::: BRANO FORNITO
La rivelazione si apre la strada per comprendere in profondità lo stesso mistero dell’uomo. In Gesù di Nazaret la vita personale acquista pienezza di luce e di significato; lontano da lui l’uomo smarrisce irrimediabilmente il senso pieno della propria esistenza (cf. Gaudium et Spes, 22). Il teologo pertanto, nella misura in cui resta fedele alla rivelazione, diventa anche esperto dell’uomo e del suo destino. Qui si colloca la competenza propria della teologia e la sua specificità rispetto alle altre scienze (cf. Summa contra Gentiles I, 4; Summa Theologiae I, q. 8, a. 2).

Tenendo fissi gli occhi sulla rivelazione, voi avete la possibilità di mostrare non solo la chiamata universale di Dio, ma anche il perenne valore della sua verità per l’uomo di ogni tempo. Si coglie in questo modo la peculiarità della fede cristiana nei confronti delle altre religioni. Come ho recentemente ricordato nella Lettera apostolica Tertio Millennio Adveniente, “nel cristianesimo l’avvio è dato dall’incarnazione del Verbo. Qui non è soltanto l’uomo a cercare Dio, ma è Dio che viene in Persona a parlare di sé all’uomo ed a mostrargli la via sulla quale è possibile raggiungerlo... Il Verbo incarnato è, dunque, il compimento dell’anelito presente in tutte le religioni dell’umanità” (n. 6).

4. Più di altre discipline teologiche, la vostra si trova nella condizione privilegiata di toccare i punti referenziali e normativi del credere. Per questo motivo vi esorto, carissimi, a dare particolare spazio alla pedagogia della fede, approfondendo le espressioni che essa ha assunto nel corso dei secoli.
::::::
## ATTIVITÀ A:
Elenca tutte le opere che il brano cita per titolo.
## ATTIVITÀ B:
Riporta il brano da "4. Più di altre" fino a "corso dei secoli.", sostituendo "pedagogia" con "didattica".
::: DATI REGISTRATI
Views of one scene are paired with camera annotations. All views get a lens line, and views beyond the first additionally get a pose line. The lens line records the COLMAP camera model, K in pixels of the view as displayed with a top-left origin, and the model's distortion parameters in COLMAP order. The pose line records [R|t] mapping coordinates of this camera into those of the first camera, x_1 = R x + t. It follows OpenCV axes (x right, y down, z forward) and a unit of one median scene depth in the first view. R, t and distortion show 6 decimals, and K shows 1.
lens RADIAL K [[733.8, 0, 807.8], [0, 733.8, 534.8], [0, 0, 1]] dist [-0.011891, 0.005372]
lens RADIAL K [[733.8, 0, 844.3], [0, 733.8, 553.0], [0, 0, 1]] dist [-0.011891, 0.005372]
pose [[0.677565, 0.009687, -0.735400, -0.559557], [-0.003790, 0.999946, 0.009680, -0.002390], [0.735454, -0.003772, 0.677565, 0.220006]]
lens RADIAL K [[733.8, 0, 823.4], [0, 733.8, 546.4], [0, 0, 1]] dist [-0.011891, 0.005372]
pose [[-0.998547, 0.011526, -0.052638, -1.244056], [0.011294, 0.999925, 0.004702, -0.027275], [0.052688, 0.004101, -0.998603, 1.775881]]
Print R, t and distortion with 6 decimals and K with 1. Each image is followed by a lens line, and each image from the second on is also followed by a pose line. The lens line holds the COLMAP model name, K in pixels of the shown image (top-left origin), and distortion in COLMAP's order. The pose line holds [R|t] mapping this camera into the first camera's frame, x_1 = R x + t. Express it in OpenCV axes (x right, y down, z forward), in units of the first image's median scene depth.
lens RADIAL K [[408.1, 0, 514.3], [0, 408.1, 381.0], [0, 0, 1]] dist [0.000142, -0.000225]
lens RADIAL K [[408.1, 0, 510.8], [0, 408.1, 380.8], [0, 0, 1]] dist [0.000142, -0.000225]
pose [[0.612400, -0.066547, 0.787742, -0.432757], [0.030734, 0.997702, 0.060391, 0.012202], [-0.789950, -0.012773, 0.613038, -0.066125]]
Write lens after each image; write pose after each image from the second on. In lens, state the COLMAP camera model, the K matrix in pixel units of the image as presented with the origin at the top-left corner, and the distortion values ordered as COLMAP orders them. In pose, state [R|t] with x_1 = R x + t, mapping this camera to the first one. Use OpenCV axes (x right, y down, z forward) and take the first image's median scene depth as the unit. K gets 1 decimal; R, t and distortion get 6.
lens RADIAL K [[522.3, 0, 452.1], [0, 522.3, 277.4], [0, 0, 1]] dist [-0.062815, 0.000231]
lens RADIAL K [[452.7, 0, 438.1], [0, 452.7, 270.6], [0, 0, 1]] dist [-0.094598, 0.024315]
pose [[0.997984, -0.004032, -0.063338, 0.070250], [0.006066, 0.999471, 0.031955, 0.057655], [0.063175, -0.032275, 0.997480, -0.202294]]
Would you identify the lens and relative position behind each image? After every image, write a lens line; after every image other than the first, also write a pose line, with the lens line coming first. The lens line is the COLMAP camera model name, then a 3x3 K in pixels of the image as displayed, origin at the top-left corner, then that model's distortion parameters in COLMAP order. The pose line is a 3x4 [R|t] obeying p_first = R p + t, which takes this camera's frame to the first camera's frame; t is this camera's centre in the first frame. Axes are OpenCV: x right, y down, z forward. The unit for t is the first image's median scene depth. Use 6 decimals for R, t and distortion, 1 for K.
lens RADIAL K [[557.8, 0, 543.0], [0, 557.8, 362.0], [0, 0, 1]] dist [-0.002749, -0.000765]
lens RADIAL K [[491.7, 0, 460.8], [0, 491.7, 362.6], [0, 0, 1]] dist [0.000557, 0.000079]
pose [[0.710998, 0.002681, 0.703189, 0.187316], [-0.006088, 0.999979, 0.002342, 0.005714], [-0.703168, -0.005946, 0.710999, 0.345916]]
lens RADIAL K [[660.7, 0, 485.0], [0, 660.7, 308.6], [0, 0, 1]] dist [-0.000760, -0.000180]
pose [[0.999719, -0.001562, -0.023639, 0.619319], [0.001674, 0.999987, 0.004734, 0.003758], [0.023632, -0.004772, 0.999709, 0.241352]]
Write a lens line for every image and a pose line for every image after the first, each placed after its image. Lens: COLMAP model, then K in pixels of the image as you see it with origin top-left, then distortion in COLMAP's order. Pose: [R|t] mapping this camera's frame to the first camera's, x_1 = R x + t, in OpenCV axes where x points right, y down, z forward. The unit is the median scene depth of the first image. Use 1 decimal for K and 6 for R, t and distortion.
::::::
## RISPOSTA A:
Gaudium et Spes
Summa contra Gentiles
Summa Theologiae
Tertio Millennio Adveniente

## RISPOSTA B:
4. Più di altre discipline teologiche, la vostra si trova nella condizione privilegiata di toccare i punti referenziali e normativi del credere. Per questo motivo vi esorto, carissimi, a dare particolare spazio alla didattica della fede, approfondendo le espressioni che essa ha assunto nel corso dei secoli.